Lebanon menemukan dirinya berada di dua zona waktu di tengah perselisihan yang meningkat antara otoritas politik dan agama menyusul keputusan untuk memperpanjang waktu musim dingin sebulan, lapor Al Jazeera.
Penjabat Perdana Menteri Najib Mikati memutuskan pada hari Kamis untuk menunda transisi ke waktu musim panas hingga 20 April.
Pada hari Sabtu, Gereja Katolik Maronit yang berpengaruh mengatakan akan mengabaikan keputusan tersebut dan menyetel waktunya satu jam lebih awal.

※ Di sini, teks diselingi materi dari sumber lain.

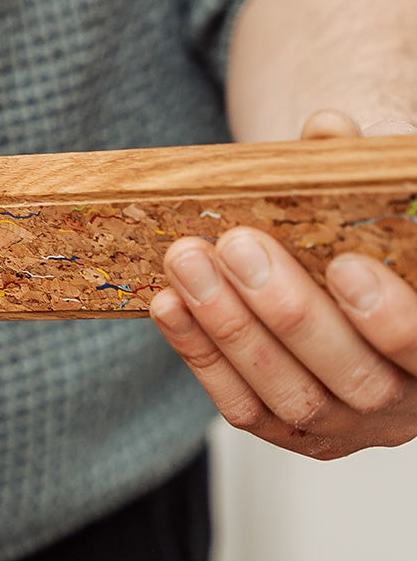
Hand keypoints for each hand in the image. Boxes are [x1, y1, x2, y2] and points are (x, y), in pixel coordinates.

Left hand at [150, 112, 416, 459]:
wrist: (339, 293)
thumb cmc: (368, 249)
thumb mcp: (372, 212)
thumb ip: (359, 176)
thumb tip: (326, 128)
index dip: (391, 315)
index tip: (346, 263)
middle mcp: (402, 404)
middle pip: (352, 376)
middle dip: (288, 309)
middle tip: (238, 246)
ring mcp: (343, 428)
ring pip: (287, 395)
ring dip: (228, 327)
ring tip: (187, 262)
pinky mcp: (288, 433)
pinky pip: (240, 405)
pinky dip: (199, 352)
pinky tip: (168, 304)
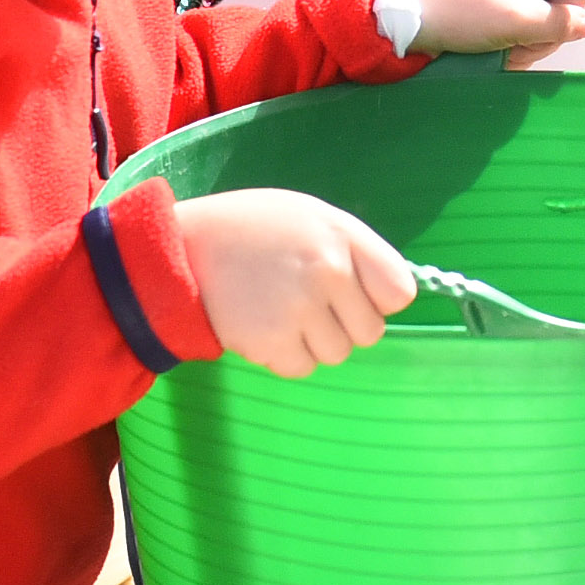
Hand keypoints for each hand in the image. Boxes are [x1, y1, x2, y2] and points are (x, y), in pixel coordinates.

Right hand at [179, 188, 417, 376]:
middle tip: (312, 305)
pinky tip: (266, 326)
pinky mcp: (271, 342)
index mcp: (343, 236)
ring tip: (284, 311)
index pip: (400, 291)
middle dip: (346, 324)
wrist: (184, 248)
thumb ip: (355, 251)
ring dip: (315, 342)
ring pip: (336, 354)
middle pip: (370, 332)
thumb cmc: (254, 229)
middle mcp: (328, 272)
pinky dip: (287, 356)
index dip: (380, 299)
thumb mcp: (312, 217)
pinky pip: (302, 368)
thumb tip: (393, 295)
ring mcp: (300, 309)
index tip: (358, 294)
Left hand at [406, 0, 584, 64]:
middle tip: (519, 40)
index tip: (557, 21)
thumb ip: (558, 23)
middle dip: (548, 32)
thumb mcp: (514, 20)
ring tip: (501, 48)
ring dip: (529, 44)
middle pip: (565, 5)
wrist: (407, 20)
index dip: (578, 1)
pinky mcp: (498, 13)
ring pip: (544, 25)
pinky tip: (494, 52)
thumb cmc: (460, 13)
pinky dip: (513, 47)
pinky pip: (522, 33)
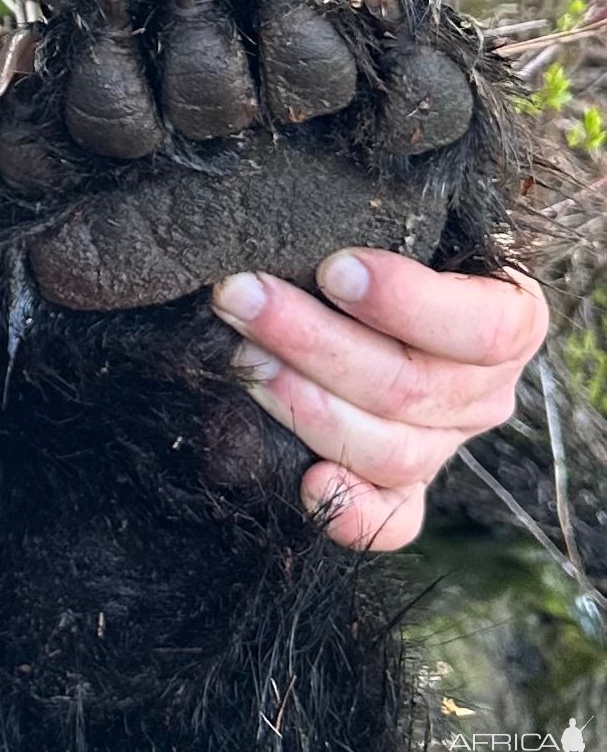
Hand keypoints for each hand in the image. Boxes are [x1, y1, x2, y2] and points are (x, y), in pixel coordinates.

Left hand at [212, 249, 548, 550]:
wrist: (406, 306)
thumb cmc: (409, 253)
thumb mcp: (420, 231)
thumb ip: (394, 231)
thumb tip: (320, 239)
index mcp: (510, 323)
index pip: (482, 328)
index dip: (406, 302)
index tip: (334, 268)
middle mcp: (484, 394)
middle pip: (407, 388)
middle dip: (310, 340)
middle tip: (241, 298)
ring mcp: (445, 447)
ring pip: (387, 450)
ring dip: (303, 404)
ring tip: (244, 361)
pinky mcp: (407, 489)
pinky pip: (393, 520)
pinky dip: (350, 510)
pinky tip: (307, 480)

Keputusan Mikati dipuji sebagai kemenangan bagi umat Islam, yang memungkinkan mereka yang berpuasa selama Ramadhan untuk berbuka puasa pada pukul 6 sore, bukan pukul 7 malam.
Gereja Maronit menyatakan bahwa keputusan diambil tanpa konsultasi dengan entitas lain, standar internasional diabaikan.
Organisasi, partai, dan sekolah Kristen lainnya telah mengumumkan bahwa mereka akan mengikuti Gereja.
Pada saat yang sama, menurut surat kabar tersebut, lembaga dan partai Muslim tampaknya berniat mengikuti keputusan Mikati, yang akan memperdalam perpecahan agama di negara tersebut.